--- start of Selected extract ---

The world’s nations are nowhere near to meeting the global Paris Agreement’s goals on climate change of holding global temperature increases to 2C compared to nineteenth-century averages, much less its more aspirational goal of holding temperatures to a 1.5C rise.
The most recent Emissions Gap Report from the United Nations Environment Program notes “global greenhouse gas emissions show no signs of peaking”. According to another study, the chance that humans can limit warming to no more than 2C by 2100 is no more than 5%, and it’s likely that temperatures will rise somewhere between 2.6 and 3.7C by the end of the century.
These foreboding trends have led to an increasing focus on ways to remove carbon dioxide from the atmosphere. Among the methods being explored is the use of the ocean to absorb and/or store carbon by adding crushed rocks or other sources of alkalinity to react with CO2 in seawater, ultimately consuming atmospheric CO2.
Could this type of large-scale carbon dioxide removal work? A closer look illustrates the potential environmental trade-offs of deploying marine carbon dioxide removal and the complex technical, economic and international governance issues it raises.
Land versus ocean carbon capture and storage
We and other researchers see the ocean as a logical place to look for additional carbon dioxide removal opportunities since it currently passively absorbs about 10 gigatons (10,000,000,000 tons) of CO2 per year or about one-quarter of the world’s annual emissions. In addition, the oceans contain vastly more carbon than the atmosphere, soils, plants and animals combined, and may have the potential to store trillions of tons more.

--- end of Selected extract ---
--- start of Provided data ---

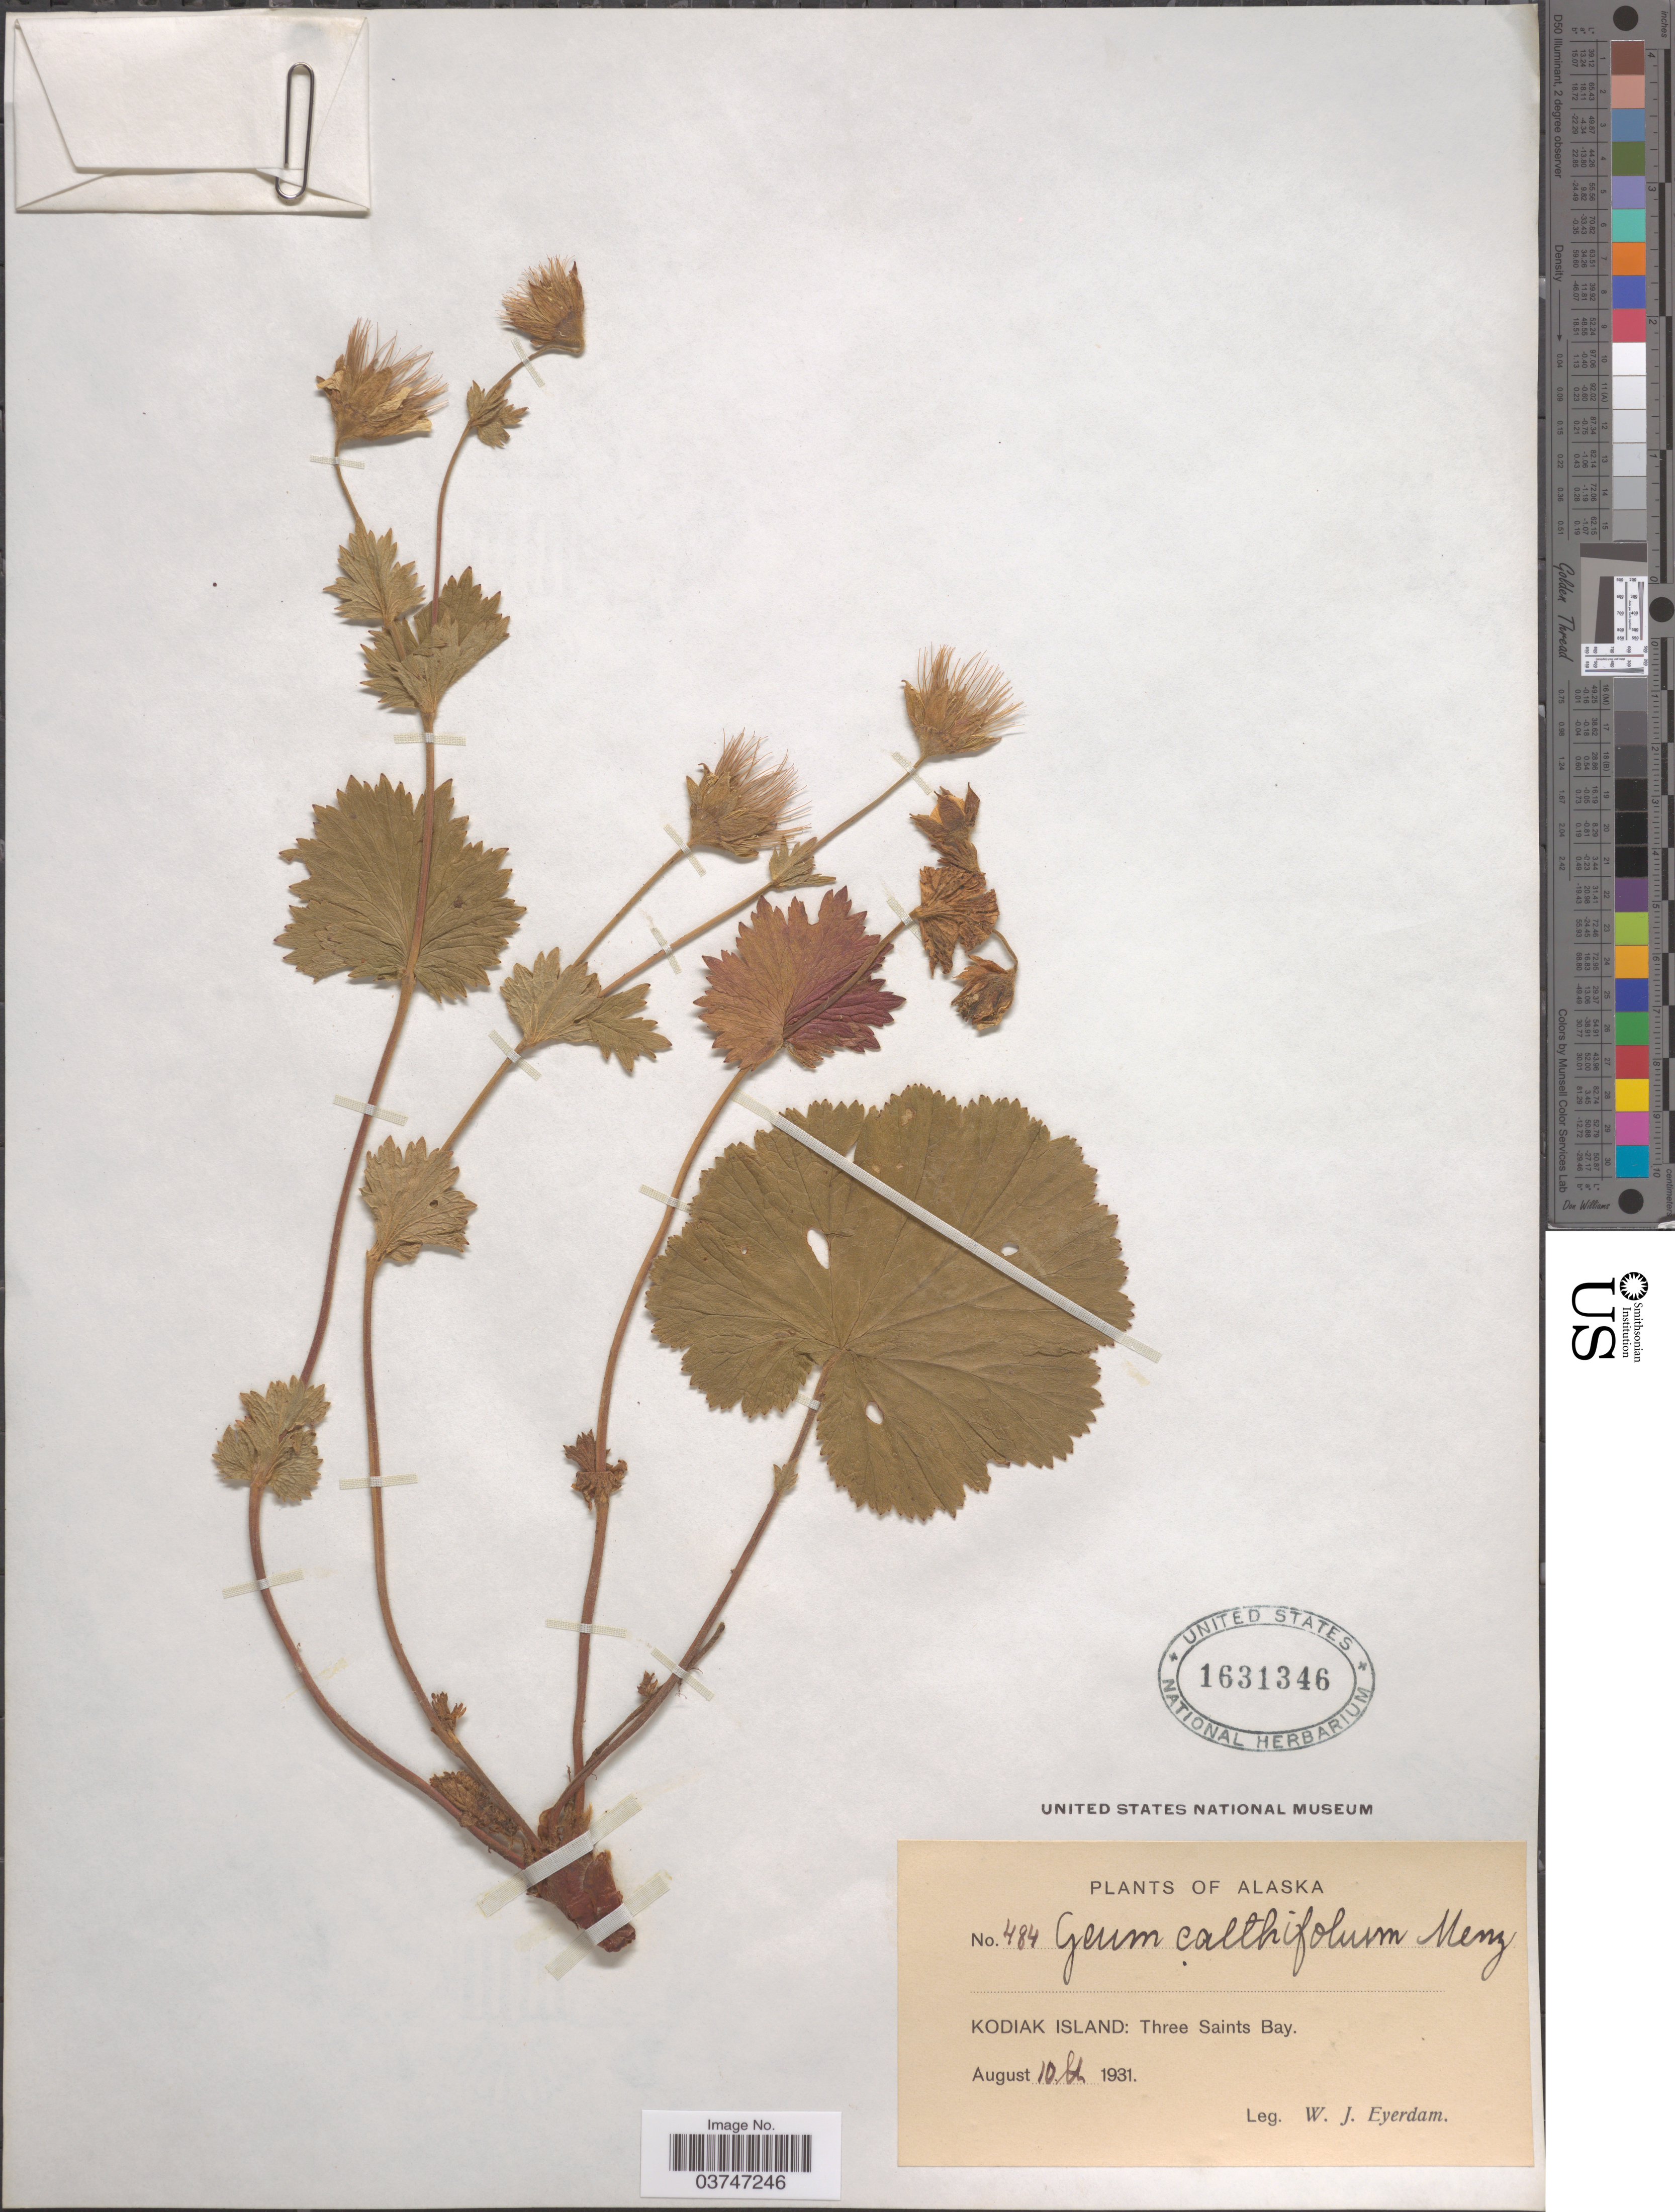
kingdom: Plantae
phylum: Tracheophyta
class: Magnoliopsida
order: Rosales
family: Rosaceae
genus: Geum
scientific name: Geum calthifolium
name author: Menzies ex Sm.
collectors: W. J. Eyerdam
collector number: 484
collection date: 1931-08-10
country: United States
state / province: Alaska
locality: Kodiak Island: Three Saints Bay.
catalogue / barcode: US 1631346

--- end of Provided data ---

# What to do:
1 – In the passage on marine carbon dioxide removal, what does the text combine and say the oceans hold vastly more carbon than?
2 – Carry the passage on marine carbon dioxide removal forward from its last sentence.
The records have no connection to the text on climate goals and ocean carbon removal.

# Expected responses:
1 – The atmosphere, soils, plants and animals.

2 –
The latest report from the Intergovernmental Panel on Climate Change focused heavily on land-based methods for carbon capture and storage. One prominent technique is called bioenergy with carbon capture and storage, BECCS, where plant biomass would be burned to produce usable energy and the resulting CO2 is pumped underground.
However, there are a number of concerns about the potential negative impacts of large-scale deployment of BECCS and other land-plant-based methods, notably the worry that huge amounts of agricultural land would be diverted to grow dedicated crops. This could reduce access of low-income populations to food, place demands on water and have serious negative impacts on biodiversity due to ecosystem disruption.
Speeding up geochemistry
Perhaps the best-known – and at times, controversial – method for marine carbon dioxide removal is stimulating photosynthesis to increase CO2 absorption. For example, in regions where marine plant growth is limited by iron, this element can be added to enhance CO2 uptake and carbon storage where at least some of the biomass carbon formed eventually sinks to and is buried in the ocean floor. Other approaches include restoring, adding or culturing marine plants or microbes, such as Blue Carbon.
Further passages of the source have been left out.